A CNT sugeriu, entre outros pontos, a reciprocidade de tratamento e que sejam iniciadas negociações multilaterais, com os países envolvidos, para a suspensão ou o adiamento da implantação das medidas, de modo a possibilitar a instalação de infraestrutura para coleta e análise de testes nas fronteiras do Brasil.

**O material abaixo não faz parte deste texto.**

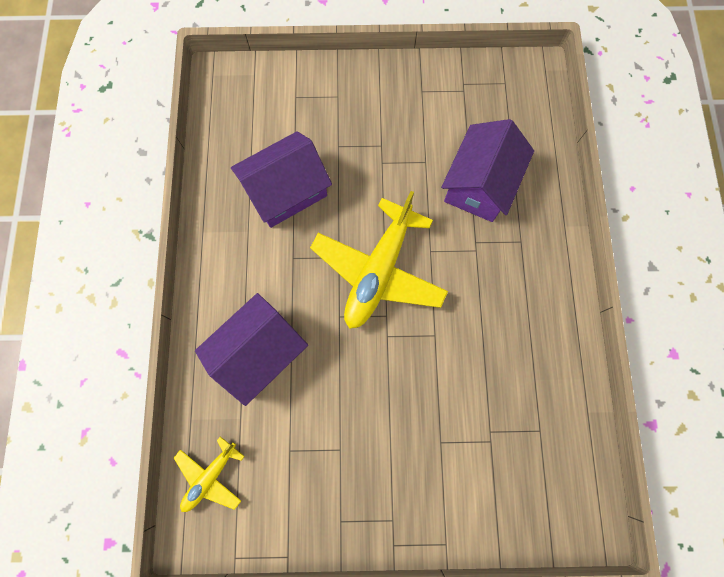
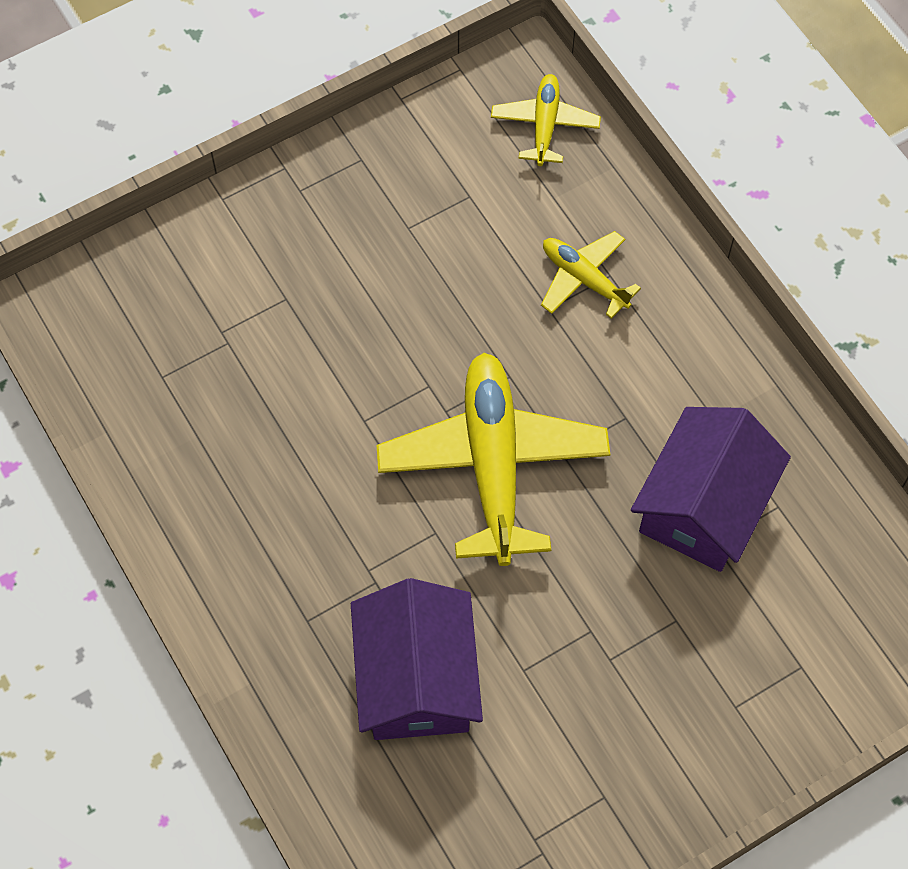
camera: 150 degrees right, 10 degrees down
purple house [195,293,308,406] -> yellow plane [541,231,641,319]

Enquanto não há um posicionamento oficial do Governo Federal, o setor de transporte está se mobilizando para atender às exigências. A Unidade do SEST SENAT de Uruguaiana (RS), por exemplo, cedeu a sua estrutura para que laboratórios conveniados realizem os testes RT-PCR nos motoristas profissionais da região. Além disso, os transportadores de outras localidades têm se articulado para viabilizar as testagens no tempo exigido.